O problema é que — agora o constatamos — a miséria não era só no YouTube.
Notas
(1) GHIRALDELLI Jr., Paulo. Estudante e jornalista erram ao avaliar consequencialismo de Schwartsman. Paulo Ghiraldelli Jr. — Filosofia como crítica cultural [on-line]. São Paulo, 16 jul. 2020. Disponível em: https://ghiraldelli.pro.br/2020/07/16/estudante-e-jornalista-erram-ao-avaliar-consequencialismo-de-schwartsman/.
(2) SCHWARTSMAN, Hélio. Por que torço para que Bolsonaro morra. Folha de S.Paulo, São Paulo, 8 jul. 2020. p. A2.
(3) Os termos “felicidade” e “prazer” são tomados aqui como sinônimos, assim como “dor” e “sofrimento”.
(4) Exemplo extraído de: WARBURTON, Nigel. Elementos Básicos de Filosofia. Lisboa: Tipografia Guerra/Viseu. 1998, p. 39.
(5) Sobre a assimetria entre dor e prazer, cf.

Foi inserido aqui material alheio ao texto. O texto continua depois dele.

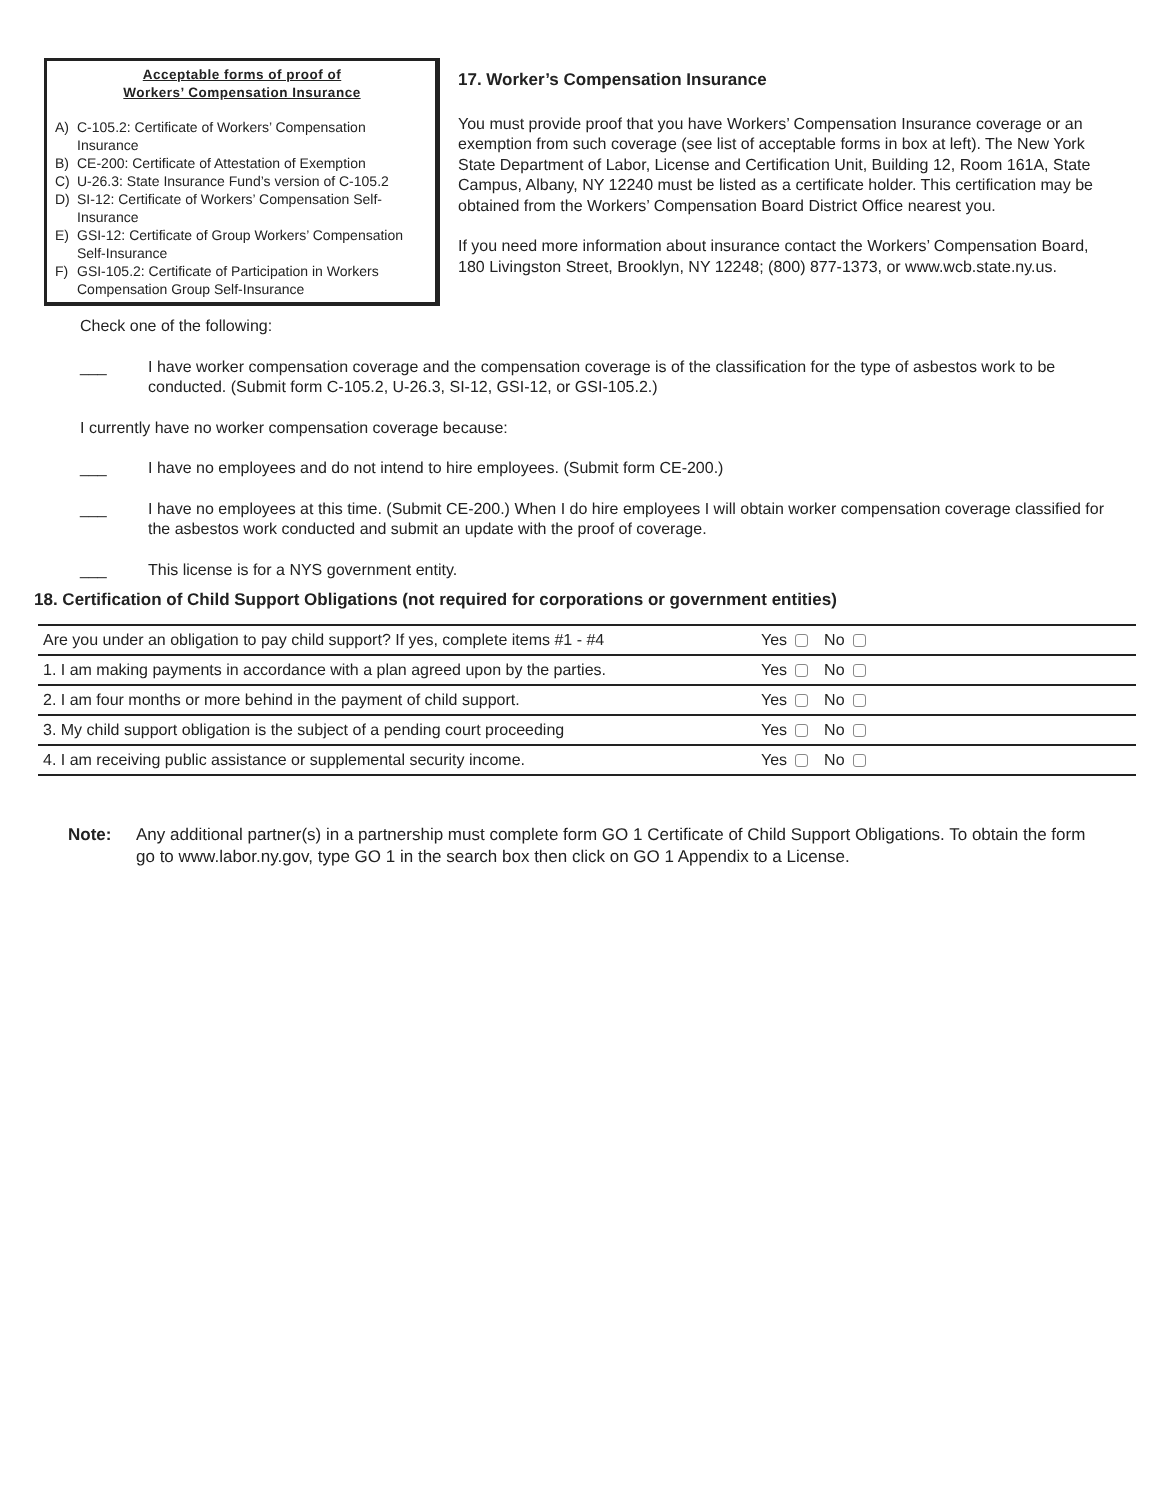Acceptable forms of proof of
Workers’ Compensation Insurance
A) C-105.2: Certificate of Workers’ Compensation Insurance
B) CE-200: Certificate of Attestation of Exemption
C) U-26.3: State Insurance Fund’s version of C-105.2
D) SI-12: Certificate of Workers’ Compensation Self-Insurance
E) GSI-12: Certificate of Group Workers’ Compensation Self-Insurance
F) GSI-105.2: Certificate of Participation in Workers Compensation Group Self-Insurance
17. Worker’s Compensation Insurance
You must provide proof that you have Workers’ Compensation Insurance coverage or an exemption from such coverage (see list of acceptable forms in box at left). The New York State Department of Labor, License and Certification Unit, Building 12, Room 161A, State Campus, Albany, NY 12240 must be listed as a certificate holder. This certification may be obtained from the Workers’ Compensation Board District Office nearest you.
If you need more information about insurance contact the Workers’ Compensation Board, 180 Livingston Street, Brooklyn, NY 12248; (800) 877-1373, or www.wcb.state.ny.us.
Check one of the following:
___ I have worker compensation coverage and the compensation coverage is of the classification for the type of asbestos work to be conducted. (Submit form C-105.2, U-26.3, SI-12, GSI-12, or GSI-105.2.)
I currently have no worker compensation coverage because:
___ I have no employees and do not intend to hire employees. (Submit form CE-200.)
___ I have no employees at this time. (Submit CE-200.) When I do hire employees I will obtain worker compensation coverage classified for the asbestos work conducted and submit an update with the proof of coverage.
___ This license is for a NYS government entity.
18. Certification of Child Support Obligations (not required for corporations or government entities)
| Are you under an obligation to pay child support? If yes, complete items #1 - #4 | Yes No |
| 1. I am making payments in accordance with a plan agreed upon by the parties. | Yes No |
| 2. I am four months or more behind in the payment of child support. | Yes No |
| 3. My child support obligation is the subject of a pending court proceeding | Yes No |
| 4. I am receiving public assistance or supplemental security income. | Yes No |
Note: Any additional partner(s) in a partnership must complete form GO 1 Certificate of Child Support Obligations. To obtain the form go to www.labor.ny.gov, type GO 1 in the search box then click on GO 1 Appendix to a License.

POPPER, Karl R. A sociedade aberta e seus inimigos. Tomo I. Belo Horizonte: Itatiaia, 1987;  PEARCE, D. The Pinprick Argument. Negative Utilitarianism, broken symmetry and the fate of the world. 2005. Disponível em: < https://www.utilitarianism.com/pinprick-argument.html >. Acessado em 19 julho de 2020.
(6) apud LOSURDO, Domenico. Liberalismo : Entre civilização e barbárie. São Paulo: Anita Garibaldi, 2006. p. 105-106.